To end, I am briefly going to address the comparison between the FEP and IIT made in this article: While interpretations of IIT’s axioms in terms of the FEP are given, in most cases, the essential property is not actually captured in the FEP formulation. I have already mentioned the lack of intrinsicality: the conditional probabilities in the extrinsic information geometry are not intrinsic in the IIT sense. The system itself cannot have “intrinsic” information about anything outside itself, as it cannot take anything past its Markov blanket into account. Such extrinsic information only exists from the perspective of an observer of the system. “What is this [intrinsic] information about…?” (p. 22) the authors ask. In IIT, the meaning has to come from the internal cause-effect structure: how all pieces of information specified by the system’s mechanism are related to each other, without explicit reference to the external world.

With respect to integration, having a Markov blanket has nothing to do with being an integrated system. We can, for example, describe any pair of cells, or humans, with one joint Markov blanket including joint information geometries etc. While the joint “beliefs” will be represented by probability distributions over the state space of both individuals, they are still (largely) reducible to the beliefs of their parts.

Lastly, as the authors point out themselves, the notion of hierarchical Markov Blankets does not square with IIT’s formulation of the exclusion postulate. Hierarchical generative models supposedly have “beliefs” about “beliefs” and it is postulated in this article and others (see above) that “Markov blankets within Markov blankets” might be necessary for phenomenal consciousness.
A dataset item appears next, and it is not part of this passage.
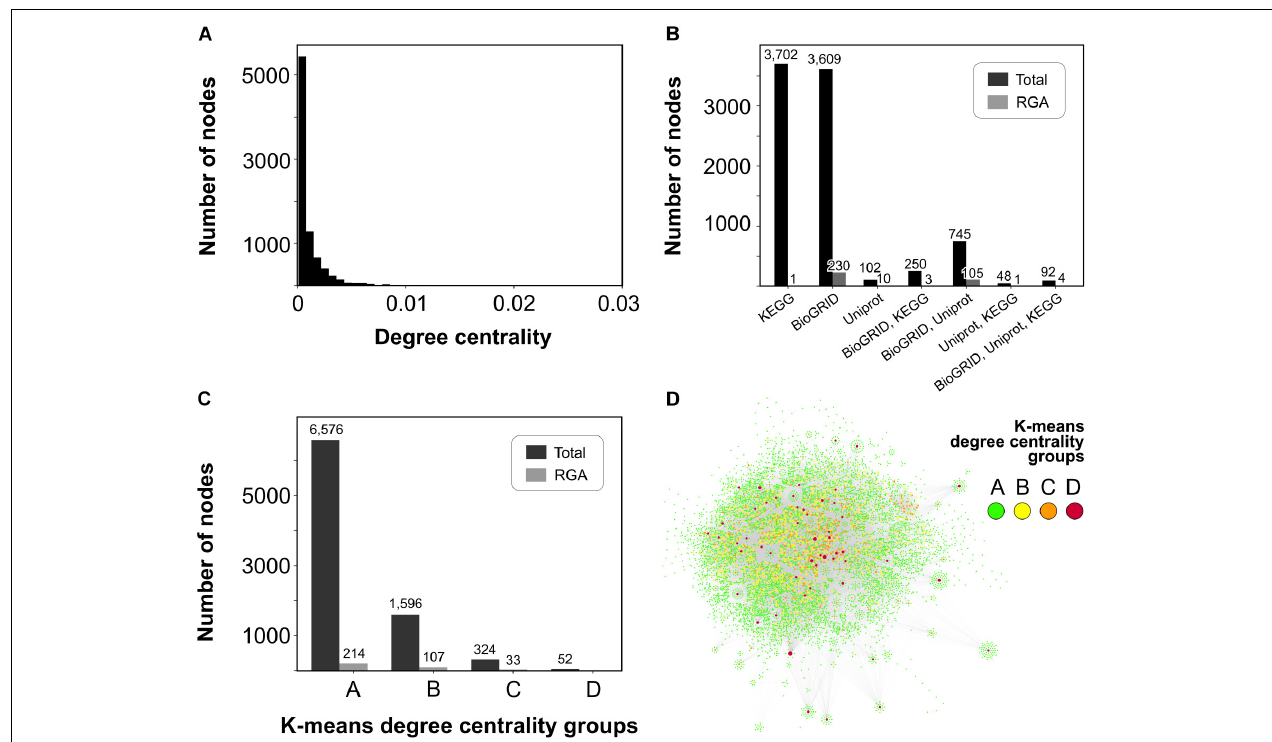
FIGURE 1 | Overview of the sugarcane dual-layered network topology. (A) Histogram of degree centrality showing the majority of nodes with low values. (B) The number of nodes from each of the three interaction databases is used in this work. (C) The number of total nodes and nodes harboring RGA orthologs in each of the four K -means degree centrality groups of (A) less connected, (B) intermediate connected, (C) highly connected, and (D) super-connected nodes. (D) Graph view of the largest component of the sugarcane dual-layered network with nodes colored according to the legend.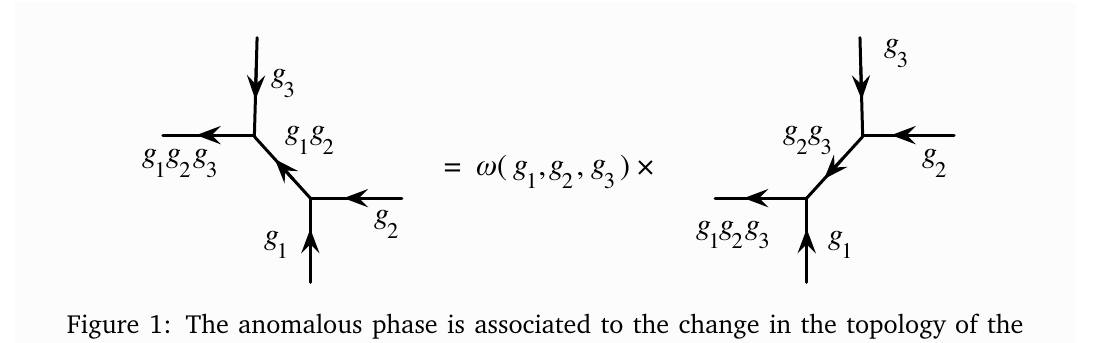
Figure 1: The anomalous phase is associated to the change in the topology of the domain walls on X implementing the G D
But what does that mean with respect to the extrinsic information geometries? Do all overlapping Markov blankets have their own? How do I identify which Markov blanket is the one that subsumes all others? Again, I can have one Markov blanket of a pair of humans. Yet, to account for consciousness I must somehow identify the Markov blankets that delimit individuals. Moreover, the notion of “beliefs about beliefs” is extrinsic again. Every Markov blanket itself only has “beliefs” about its outside. How do the beliefs of various Markov blankets come together to form one mind and where are its borders?


Friston KJ, Wiese W, Hobson JA (2020) Sentience and the Origins of Consciousness: From Cartesian Duality to Markovian Monism. Entropy 22(5):516.